#### Texto para leer
━━━━━━━━━━━━━━━━━━━━
CRITERIOS DE SELECCION
Los panteones de clásicos se presentan en forma de repertorios,
estudios, compilaciones de trozos escogidos y colecciones editoriales, así como
encuestas entre especialistas y testimonios de autores. Todo ello con la
finalidad de seleccionar y promover lo mejor de la literatura concebida para
chicos o consumible por ellos, siguiendo dos principios consensuales: su
“probada eficacia” en el tiempo y sus valores humanos y trascendentes.
Algunos clásicos necesitan del estímulo de un
aniversario cerrado o de una versión cinematográfica para despertar del “sueño de los justos”, pero otros se re editan
de manera continua y pueden superponerse diversas versiones: en ediciones
anotadas e integrales, condensadas o reducidas a una selección de episodios, re
ilustradas o en adaptación dentro de su propio género o a otros: álbumes
ilustrados, historietas, teatro…
La escuela es la principal acuñadora y
conservadora de clásicos, pero como la
literatura infantil propiamente dicha tardó en conseguir la aceptación de la
institución (por cada clásico infantil, los escolares disponen de un montón de
epónimos ejemplos de la literatura llamada “general”), se ha debido esperar a
las últimas décadas para ver propuesta la lectura integral de libros infantiles
(clásicos o no) en las aulas.
━━━━━━━━━━━━━━━━━━━━
#### Partes del ejercicio
1. Indica si cada afirmación coincide con el texto sobre los clásicos infantiles y responde sí o no, citando sin cambios las palabras del texto que lo deciden. (a) La escuela es la principal encargada de crear y conservar clásicos. (b) Todos los clásicos se reeditan sin parar, sin necesidad de ningún estímulo. (c) La lectura completa de libros infantiles en las aulas se propone desde hace siglos.
2. Sigue escribiendo el texto sobre los clásicos infantiles a partir de su última oración, con un párrafo más.

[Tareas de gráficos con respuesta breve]
━━━━━━━━━━━━━━━━━━━━
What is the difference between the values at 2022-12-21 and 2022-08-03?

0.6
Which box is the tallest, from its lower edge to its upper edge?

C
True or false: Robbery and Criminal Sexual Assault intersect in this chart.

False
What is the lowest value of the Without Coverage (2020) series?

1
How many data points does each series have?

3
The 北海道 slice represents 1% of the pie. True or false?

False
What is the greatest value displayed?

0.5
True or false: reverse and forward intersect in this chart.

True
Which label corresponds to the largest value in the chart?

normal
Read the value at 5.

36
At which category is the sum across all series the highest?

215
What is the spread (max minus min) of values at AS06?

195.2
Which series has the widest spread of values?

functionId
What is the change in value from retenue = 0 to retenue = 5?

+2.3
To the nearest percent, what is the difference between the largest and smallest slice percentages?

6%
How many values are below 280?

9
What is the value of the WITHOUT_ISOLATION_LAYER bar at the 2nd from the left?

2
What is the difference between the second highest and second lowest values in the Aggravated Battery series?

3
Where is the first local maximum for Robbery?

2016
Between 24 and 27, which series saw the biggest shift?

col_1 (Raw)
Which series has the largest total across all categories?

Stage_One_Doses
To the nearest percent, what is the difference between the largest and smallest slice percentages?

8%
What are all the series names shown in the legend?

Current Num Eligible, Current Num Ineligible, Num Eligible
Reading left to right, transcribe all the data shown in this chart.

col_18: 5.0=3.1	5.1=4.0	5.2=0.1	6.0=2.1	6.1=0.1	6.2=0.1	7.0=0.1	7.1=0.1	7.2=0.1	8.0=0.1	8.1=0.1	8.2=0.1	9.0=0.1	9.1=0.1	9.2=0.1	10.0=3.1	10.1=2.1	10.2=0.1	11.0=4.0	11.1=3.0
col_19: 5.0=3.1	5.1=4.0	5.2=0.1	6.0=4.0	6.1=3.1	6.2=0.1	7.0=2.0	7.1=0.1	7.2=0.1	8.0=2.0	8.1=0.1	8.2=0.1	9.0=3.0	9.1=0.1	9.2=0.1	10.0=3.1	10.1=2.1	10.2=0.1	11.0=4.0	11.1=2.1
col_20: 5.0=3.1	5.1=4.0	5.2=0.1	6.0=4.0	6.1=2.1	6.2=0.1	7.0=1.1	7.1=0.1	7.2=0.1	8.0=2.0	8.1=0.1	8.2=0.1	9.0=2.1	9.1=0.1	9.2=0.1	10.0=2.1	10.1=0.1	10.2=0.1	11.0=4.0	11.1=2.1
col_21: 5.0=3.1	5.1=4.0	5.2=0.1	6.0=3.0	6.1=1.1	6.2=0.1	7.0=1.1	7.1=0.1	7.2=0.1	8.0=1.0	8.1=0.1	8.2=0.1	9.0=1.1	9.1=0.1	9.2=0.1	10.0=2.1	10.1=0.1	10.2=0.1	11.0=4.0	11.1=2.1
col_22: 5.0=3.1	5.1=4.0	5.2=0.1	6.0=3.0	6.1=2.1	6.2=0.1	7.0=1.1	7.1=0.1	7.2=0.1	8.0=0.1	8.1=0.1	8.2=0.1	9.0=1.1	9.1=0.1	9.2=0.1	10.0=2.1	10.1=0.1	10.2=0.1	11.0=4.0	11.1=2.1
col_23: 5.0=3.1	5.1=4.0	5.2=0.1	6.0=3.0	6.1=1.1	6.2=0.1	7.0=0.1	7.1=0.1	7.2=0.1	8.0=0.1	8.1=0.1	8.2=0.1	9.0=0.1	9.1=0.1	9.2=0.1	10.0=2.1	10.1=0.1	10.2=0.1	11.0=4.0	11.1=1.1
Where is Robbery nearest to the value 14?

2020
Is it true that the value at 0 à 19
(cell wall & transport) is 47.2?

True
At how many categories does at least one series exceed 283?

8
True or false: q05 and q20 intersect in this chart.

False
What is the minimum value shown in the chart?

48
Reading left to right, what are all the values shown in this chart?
━━━━━━━━━━━━━━━━━━━━
#### Respuestas por punto
1.
(a) Sí: «La escuela es la principal acuñadora y conservadora de clásicos».
(b) No: «Algunos clásicos necesitan del estímulo de un aniversario cerrado o de una versión cinematográfica para despertar del “sueño de los justos”».
(c) No: «se ha debido esperar a las últimas décadas para ver propuesta la lectura integral de libros infantiles (clásicos o no) en las aulas».

2.
Alain Viala [Op.Cit.] ya advertía que: “en la práctica, son tratados como clásicos
los autores y obras de carácter consensual (lo que es lógico, en la lógica
institucional). Uno se espera que el
tratamiento que enlaza en el mismo destino a Baudelaire, Molière y hasta
Voltaire, tienda a aplanar las distinciones entre movimientos literarios […] la escuela iguala las “escuelas literarias”
diferentes o rivales”. E insiste en cómo el proceso de canonización
reformatea libros y autores, eligiendo ciertos aspectos y disimulando o
extirpando asperidades.
Si aplicamos las consideraciones del especialista
galo (centrado en la literatura francesa para adultos) a nuestro campo, notaremos que de Lewis Carroll se oculta su
sospechosa pasión por las niñas, de Horacio Quiroga sus neurosis, de Oscar
Wilde su homosexualidad… Como mínimo se tiende a tornar insípidas figuras
complejas como Road Dahl, quien no era en absoluto el Gigante Bonachón de uno
de sus más famosos cuentos.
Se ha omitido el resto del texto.